# [DATA TO EXAMINE]
>>>

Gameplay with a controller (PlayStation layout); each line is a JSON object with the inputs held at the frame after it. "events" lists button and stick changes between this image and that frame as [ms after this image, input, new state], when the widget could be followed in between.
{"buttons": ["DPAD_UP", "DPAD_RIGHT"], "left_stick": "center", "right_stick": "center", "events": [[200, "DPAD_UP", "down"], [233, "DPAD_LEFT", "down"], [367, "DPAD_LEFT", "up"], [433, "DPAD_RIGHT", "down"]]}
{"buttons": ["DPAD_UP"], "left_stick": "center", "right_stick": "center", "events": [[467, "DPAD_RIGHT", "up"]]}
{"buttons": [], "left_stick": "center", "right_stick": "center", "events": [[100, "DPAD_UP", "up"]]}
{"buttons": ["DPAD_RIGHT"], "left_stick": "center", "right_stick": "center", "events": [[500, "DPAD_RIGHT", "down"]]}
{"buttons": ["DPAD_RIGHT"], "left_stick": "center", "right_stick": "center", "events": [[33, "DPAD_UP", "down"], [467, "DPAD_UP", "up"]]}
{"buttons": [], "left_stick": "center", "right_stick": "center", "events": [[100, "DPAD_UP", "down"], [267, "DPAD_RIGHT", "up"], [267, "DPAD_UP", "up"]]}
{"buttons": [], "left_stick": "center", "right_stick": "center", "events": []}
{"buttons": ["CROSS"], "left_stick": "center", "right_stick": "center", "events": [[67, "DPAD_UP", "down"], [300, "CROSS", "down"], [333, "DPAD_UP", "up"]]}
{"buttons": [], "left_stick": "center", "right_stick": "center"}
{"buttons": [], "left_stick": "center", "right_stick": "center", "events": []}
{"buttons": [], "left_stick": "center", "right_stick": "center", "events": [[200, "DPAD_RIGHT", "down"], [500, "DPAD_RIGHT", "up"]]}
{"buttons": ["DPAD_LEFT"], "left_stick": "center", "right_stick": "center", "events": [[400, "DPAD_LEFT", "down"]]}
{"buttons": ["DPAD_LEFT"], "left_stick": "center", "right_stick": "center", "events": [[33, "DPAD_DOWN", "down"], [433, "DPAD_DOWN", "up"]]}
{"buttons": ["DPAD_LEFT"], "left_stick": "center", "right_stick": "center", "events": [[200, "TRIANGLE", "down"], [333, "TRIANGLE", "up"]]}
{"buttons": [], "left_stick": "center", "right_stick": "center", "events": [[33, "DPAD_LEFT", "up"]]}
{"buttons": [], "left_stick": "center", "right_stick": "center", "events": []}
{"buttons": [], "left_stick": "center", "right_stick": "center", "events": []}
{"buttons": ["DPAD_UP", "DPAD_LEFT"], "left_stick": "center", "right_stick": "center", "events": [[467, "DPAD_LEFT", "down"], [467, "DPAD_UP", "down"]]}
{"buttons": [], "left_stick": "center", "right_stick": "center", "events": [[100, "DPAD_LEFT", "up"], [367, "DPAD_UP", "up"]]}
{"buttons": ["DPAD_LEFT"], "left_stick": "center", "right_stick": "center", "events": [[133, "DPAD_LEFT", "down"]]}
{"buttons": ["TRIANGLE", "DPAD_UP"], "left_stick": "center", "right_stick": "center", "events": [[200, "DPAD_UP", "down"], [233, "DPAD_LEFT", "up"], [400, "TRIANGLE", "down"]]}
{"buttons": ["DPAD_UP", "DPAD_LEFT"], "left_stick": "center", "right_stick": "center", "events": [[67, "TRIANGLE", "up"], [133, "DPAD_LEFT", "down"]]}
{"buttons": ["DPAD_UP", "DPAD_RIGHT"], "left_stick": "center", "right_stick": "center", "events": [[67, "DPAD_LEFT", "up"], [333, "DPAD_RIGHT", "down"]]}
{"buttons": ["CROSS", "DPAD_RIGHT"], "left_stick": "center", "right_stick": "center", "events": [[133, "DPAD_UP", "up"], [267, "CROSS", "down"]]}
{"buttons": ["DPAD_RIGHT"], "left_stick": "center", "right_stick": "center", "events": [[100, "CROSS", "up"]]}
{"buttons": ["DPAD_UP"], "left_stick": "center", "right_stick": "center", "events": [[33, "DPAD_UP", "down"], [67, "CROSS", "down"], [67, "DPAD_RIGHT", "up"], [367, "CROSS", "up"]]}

<<<

Every line above that holds the word "TRIANGLE" is to be found and copied.

{"buttons": ["DPAD_LEFT"], "left_stick": "center", "right_stick": "center", "events": [[200, "TRIANGLE", "down"], [333, "TRIANGLE", "up"]]}
{"buttons": ["TRIANGLE", "DPAD_UP"], "left_stick": "center", "right_stick": "center", "events": [[200, "DPAD_UP", "down"], [233, "DPAD_LEFT", "up"], [400, "TRIANGLE", "down"]]}
{"buttons": ["DPAD_UP", "DPAD_LEFT"], "left_stick": "center", "right_stick": "center", "events": [[67, "TRIANGLE", "up"], [133, "DPAD_LEFT", "down"]]}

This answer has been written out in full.